## [Task to complete]
What is needed is a word-for-word copy of the records below.

Source records:
═══

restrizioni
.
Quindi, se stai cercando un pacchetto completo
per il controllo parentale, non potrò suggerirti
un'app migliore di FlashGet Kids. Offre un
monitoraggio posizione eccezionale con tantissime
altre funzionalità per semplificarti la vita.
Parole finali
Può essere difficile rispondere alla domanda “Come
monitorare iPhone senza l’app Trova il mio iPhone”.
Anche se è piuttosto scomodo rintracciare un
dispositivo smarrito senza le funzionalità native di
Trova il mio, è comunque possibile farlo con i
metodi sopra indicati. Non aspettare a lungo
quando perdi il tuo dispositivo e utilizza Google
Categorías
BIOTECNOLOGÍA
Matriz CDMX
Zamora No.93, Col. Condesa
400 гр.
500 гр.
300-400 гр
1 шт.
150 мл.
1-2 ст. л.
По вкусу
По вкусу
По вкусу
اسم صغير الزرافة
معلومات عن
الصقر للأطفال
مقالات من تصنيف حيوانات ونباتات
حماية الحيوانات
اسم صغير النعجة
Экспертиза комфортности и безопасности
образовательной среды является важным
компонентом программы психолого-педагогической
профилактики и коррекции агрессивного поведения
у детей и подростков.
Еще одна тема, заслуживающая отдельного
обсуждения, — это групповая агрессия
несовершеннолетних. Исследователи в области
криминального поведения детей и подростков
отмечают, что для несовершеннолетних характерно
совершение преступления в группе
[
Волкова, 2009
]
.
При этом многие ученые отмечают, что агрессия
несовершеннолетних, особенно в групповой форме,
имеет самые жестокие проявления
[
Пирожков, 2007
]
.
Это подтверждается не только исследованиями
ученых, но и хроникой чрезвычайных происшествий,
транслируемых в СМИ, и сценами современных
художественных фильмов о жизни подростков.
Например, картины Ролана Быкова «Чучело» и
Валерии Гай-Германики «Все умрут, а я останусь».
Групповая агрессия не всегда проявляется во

═══

## [Reply to the exercise]
restrizioni
.
Quindi, se stai cercando un pacchetto completo
per il controllo parentale, non potrò suggerirti
un'app migliore di FlashGet Kids. Offre un
monitoraggio posizione eccezionale con tantissime
altre funzionalità per semplificarti la vita.
Parole finali
Può essere difficile rispondere alla domanda “Come
monitorare iPhone senza l’app Trova il mio iPhone”.
Anche se è piuttosto scomodo rintracciare un
dispositivo smarrito senza le funzionalità native di
Trova il mio, è comunque possibile farlo con i
metodi sopra indicati. Non aspettare a lungo
quando perdi il tuo dispositivo e utilizza Google
Categorías
BIOTECNOLOGÍA
Matriz CDMX
Zamora No.93, Col. Condesa
400 гр.
500 гр.
300-400 гр
1 шт.
150 мл.
1-2 ст. л.
По вкусу
По вкусу
По вкусу
اسم صغير الزرافة
معلومات عن
الصقر للأطفال
مقالات من تصنيف حيوانات ونباتات
حماية الحيوانات
اسم صغير النعجة
Экспертиза комфортности и безопасности
образовательной среды является важным
компонентом программы психолого-педагогической
профилактики и коррекции агрессивного поведения
у детей и подростков.
Еще одна тема, заслуживающая отдельного
обсуждения, — это групповая агрессия
несовершеннолетних. Исследователи в области
криминального поведения детей и подростков
отмечают, что для несовершеннолетних характерно
совершение преступления в группе
[
Волкова, 2009
]
.
При этом многие ученые отмечают, что агрессия
несовершеннолетних, особенно в групповой форме,
имеет самые жестокие проявления
[
Пирожков, 2007
]
.
Это подтверждается не только исследованиями
ученых, но и хроникой чрезвычайных происшествий,
транслируемых в СМИ, и сценами современных
художественных фильмов о жизни подростков.
Например, картины Ролана Быкова «Чучело» и
Валерии Гай-Германики «Все умрут, а я останусь».
Групповая агрессия не всегда проявляется во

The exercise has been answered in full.